Chatting about appropriate disclosure to a responsible adult plus the legalities of certain situations may also assist in this regard. You may also need to address the culture of feeling proud that you have kept a secret and haven’t ‘snitched’; that you have been loyal.

Remember, how you react to what they share can determine the emotional response that follows as to whether there is added shame and guilt. Respond. Don’t react.

Great moments of creating the opportunity where children and teenagers can open up to you are when you spend time doing things ‘side by side’ eg in a car together, cooking, gardening, walking together etc.

Other ways you can encourage children to open-up about issues are when you appropriately share your struggles or when you create open discussion moments. Mealtimes are great for this when you discuss the good, the bad and the changes from each family member’s day or when you encourage everyone to write down 3-5 things they wish they could change about their life and your family, and then share.

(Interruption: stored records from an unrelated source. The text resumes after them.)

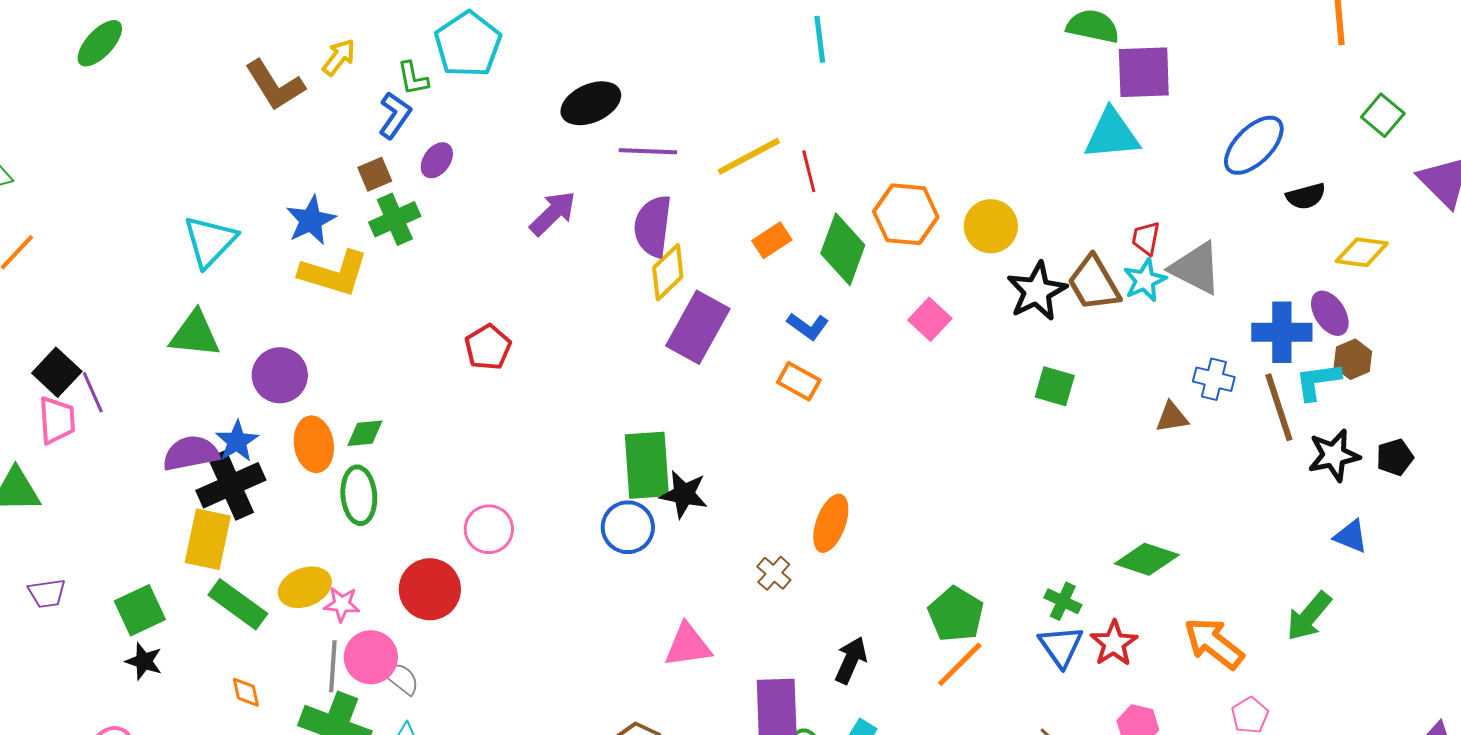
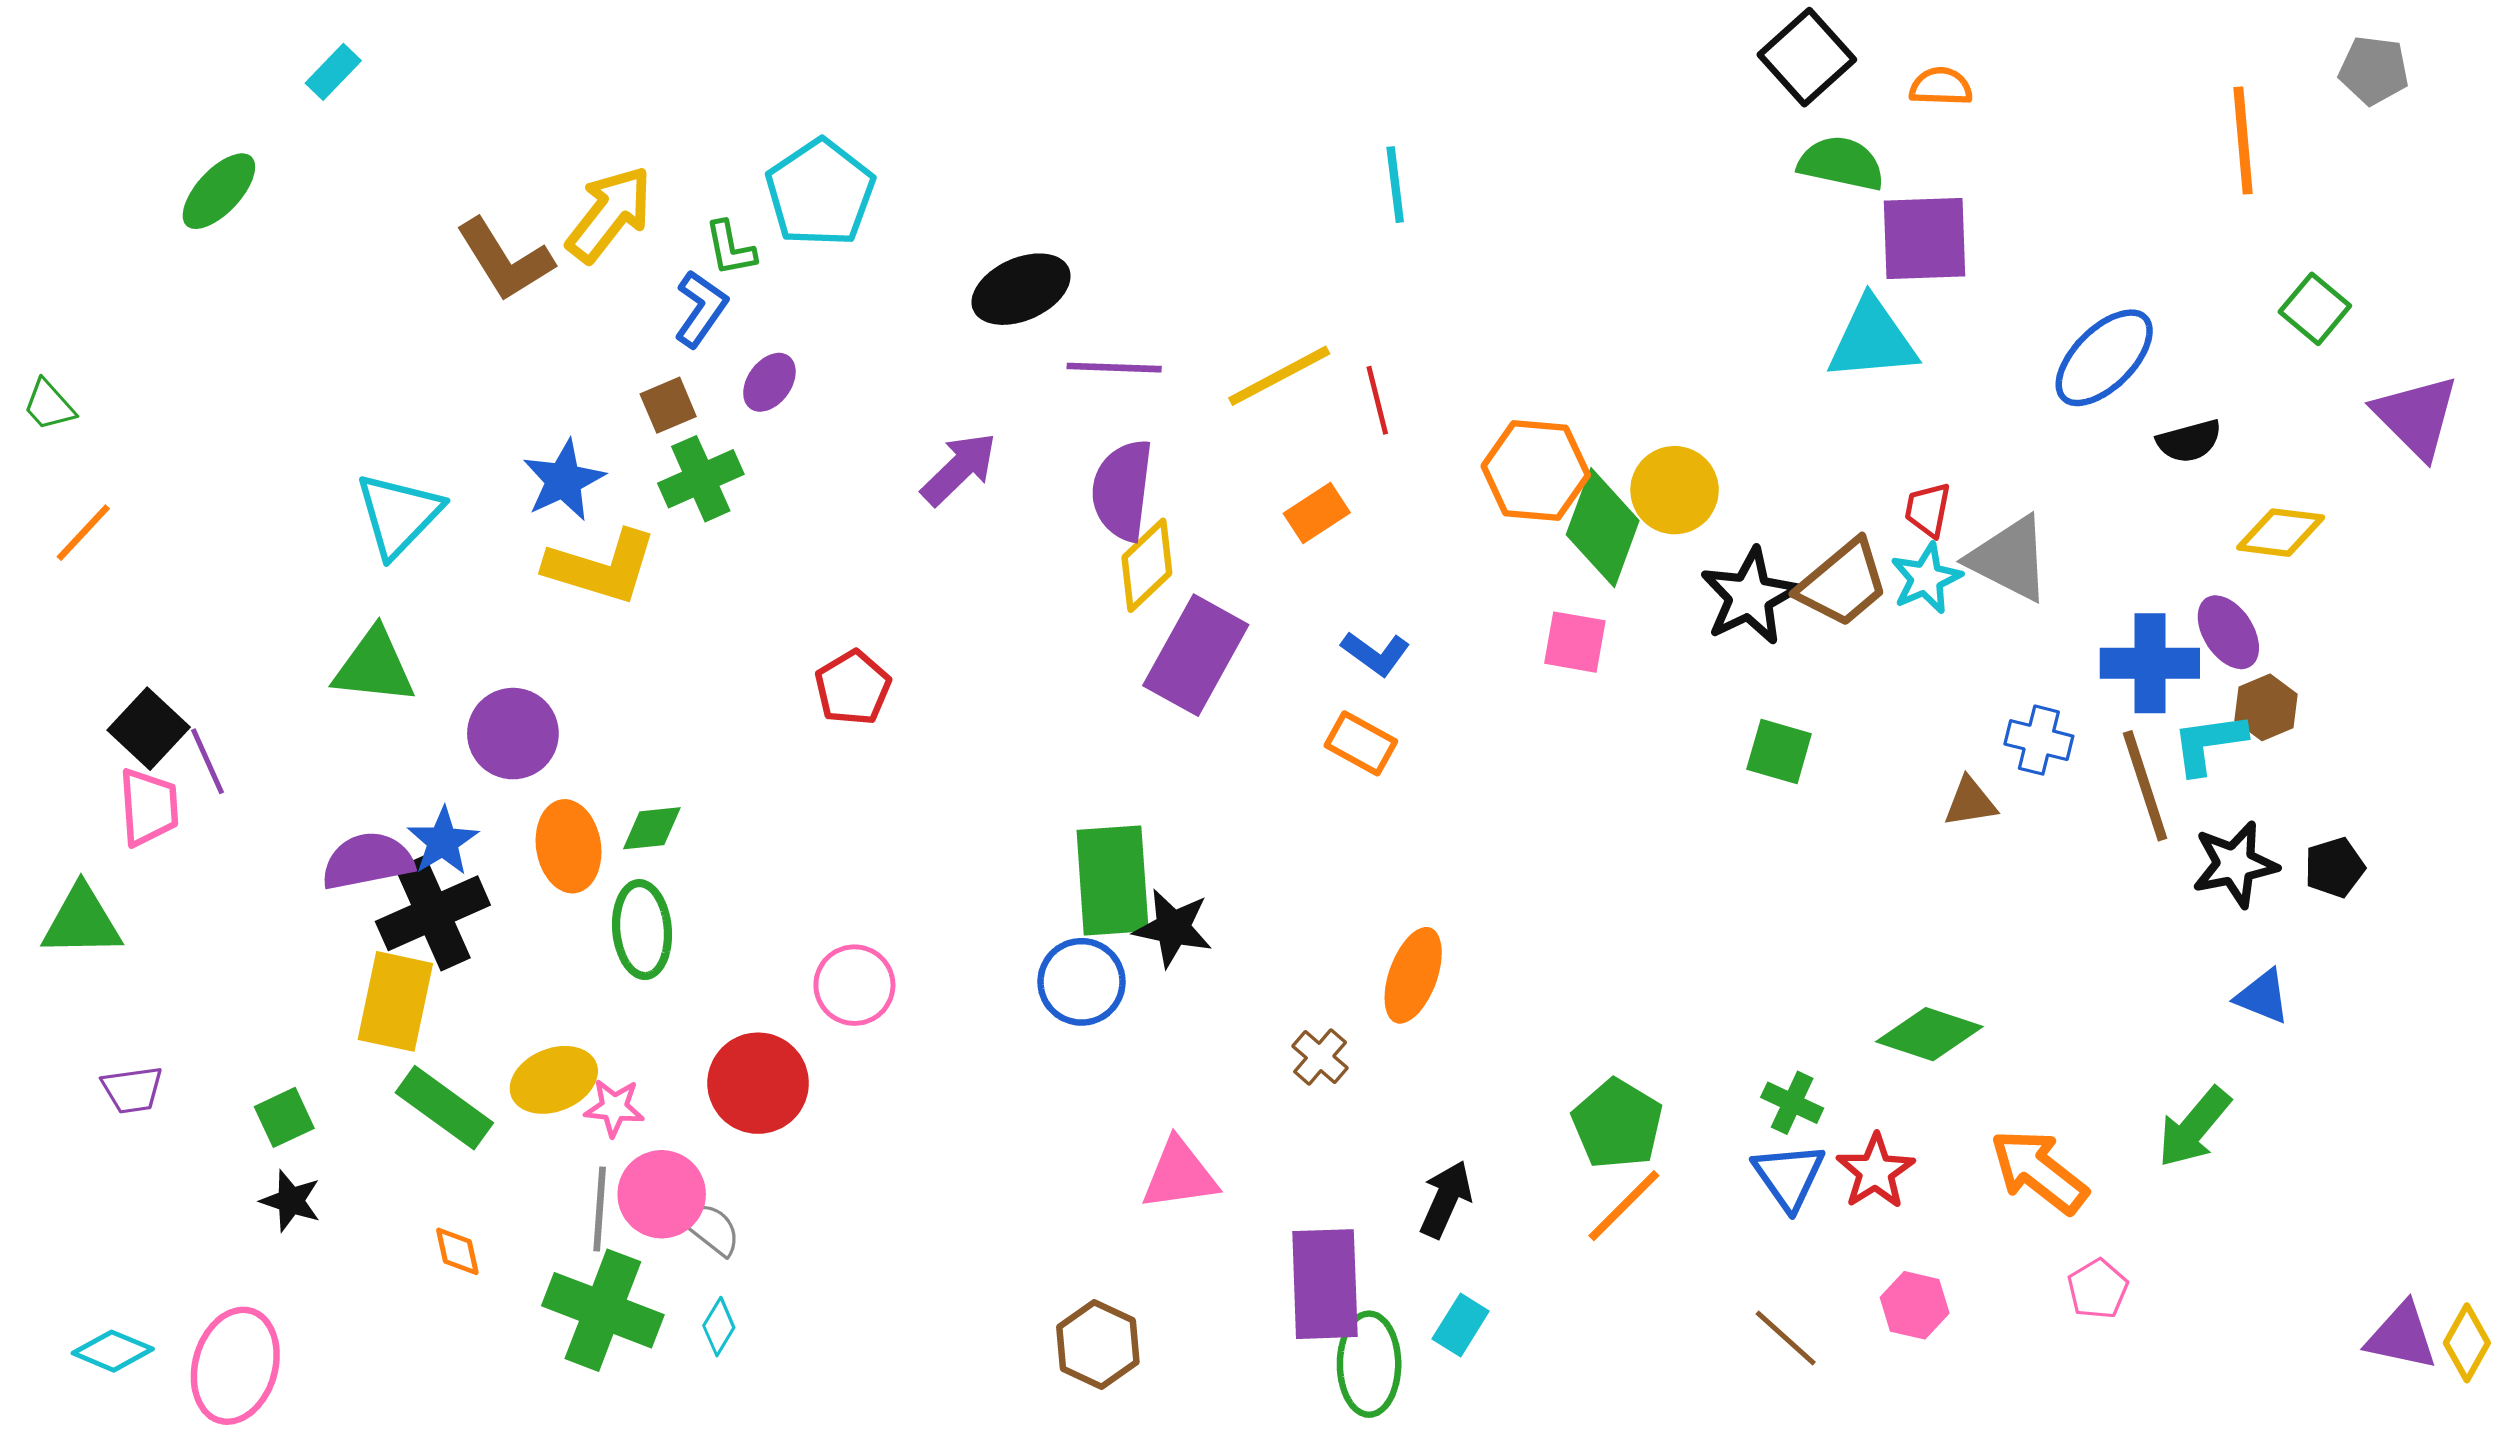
yellow arrow: (339, 57) -> (609, 214), size x1.6
green diamond: (843, 249) -> (1603, 528), moved
brown trapezoid: (1094, 283) -> (1843, 583), turned -100
pink square: (930, 319) -> (1575, 642), turned -33
green square: (140, 610) -> (284, 1117), size x0.7

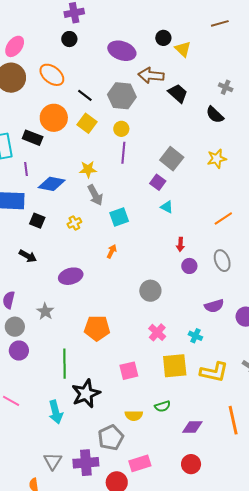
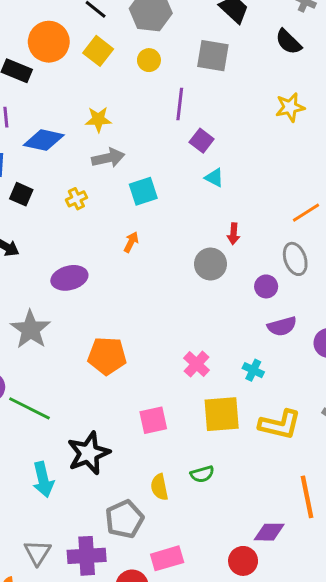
purple line: (123, 153) -> (180, 104), moved
gray square: (172, 159) -> (213, 56), moved, turned -30
gray arrow: (95, 195) -> (108, 158), turned -75
orange line: (223, 218) -> (306, 213), moved
purple circle: (189, 266) -> (266, 286), moved
gray circle: (150, 291) -> (210, 264), moved
gray star: (45, 311) -> (30, 329), size x1.5
green line: (65, 364) -> (29, 408), moved, turned -64
yellow semicircle: (134, 416) -> (159, 487), turned 78
purple diamond: (192, 427) -> (269, 532), moved

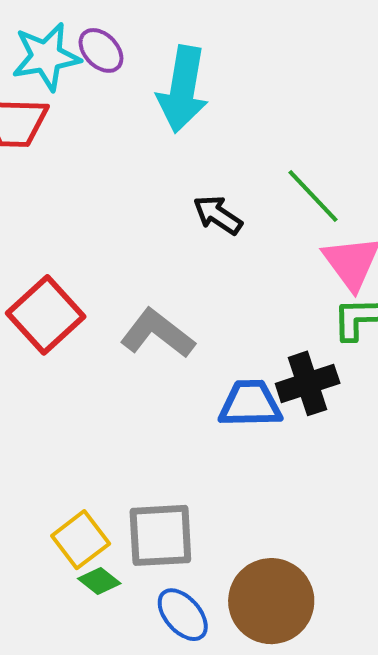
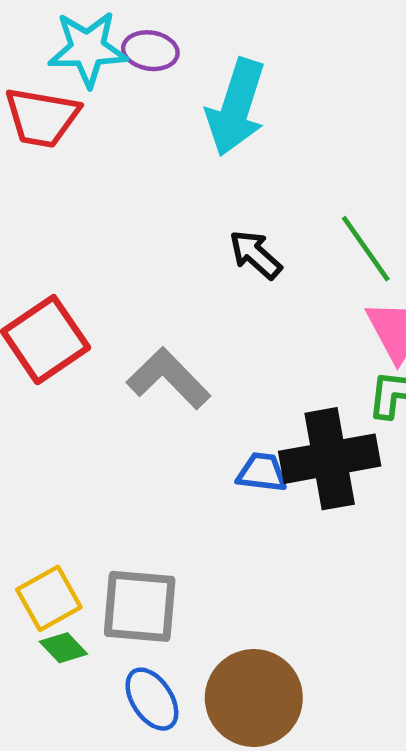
purple ellipse: (101, 50) -> (150, 51), turned -45
black cross: (308, 383) -> (330, 459), size x1.4
blue trapezoid: (250, 404) -> (262, 472), size x0.7

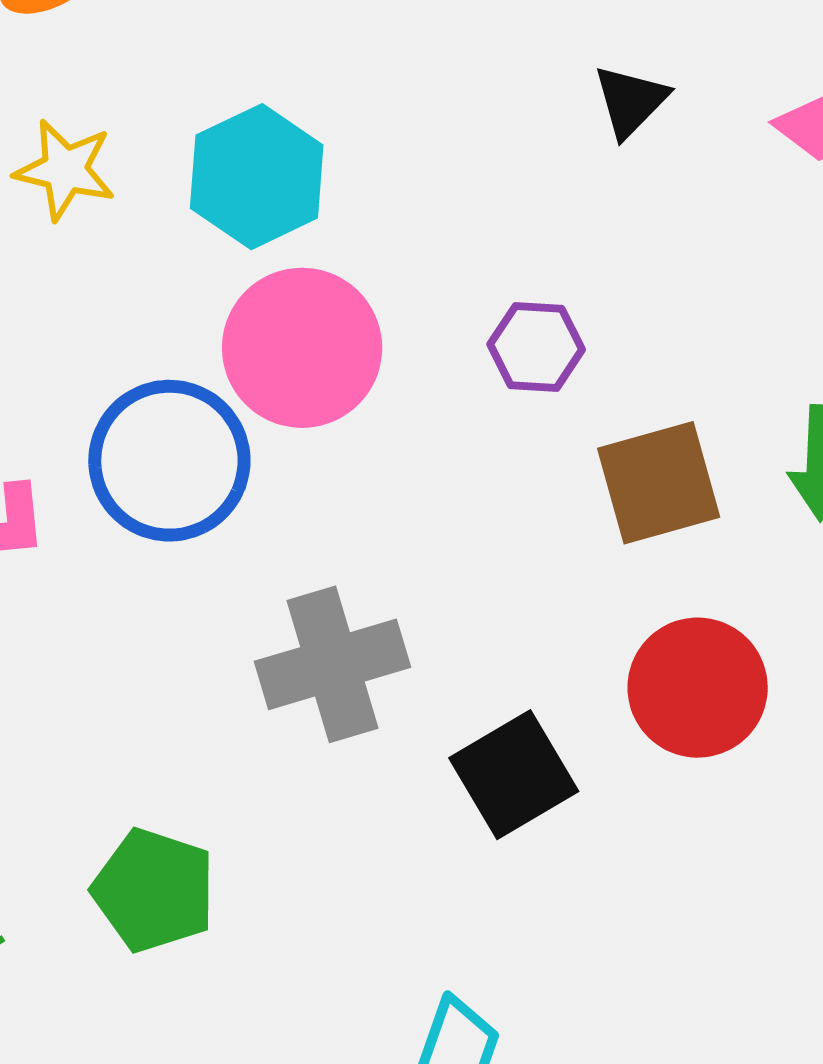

Date nights where a parent takes a child on an outing to spend time focusing on the relationship and listening to them can also be a great foundational step. Remember, openness and honesty are built over time.

I encourage you to not force your teenagers to share ‘secrets’ with you. Rather, emphasize that you need to keep her safe and sometimes people use secrets to make others unsafe or to make them do something they don’t want to do. As long as it doesn’t breach those things, then they can choose whether or not to tell you.

If your children ever come to you and tell you about a ‘secret’ or abuse, please listen unconditionally. Take the time to hear them fully. Be loving and accepting. Then, plan your response.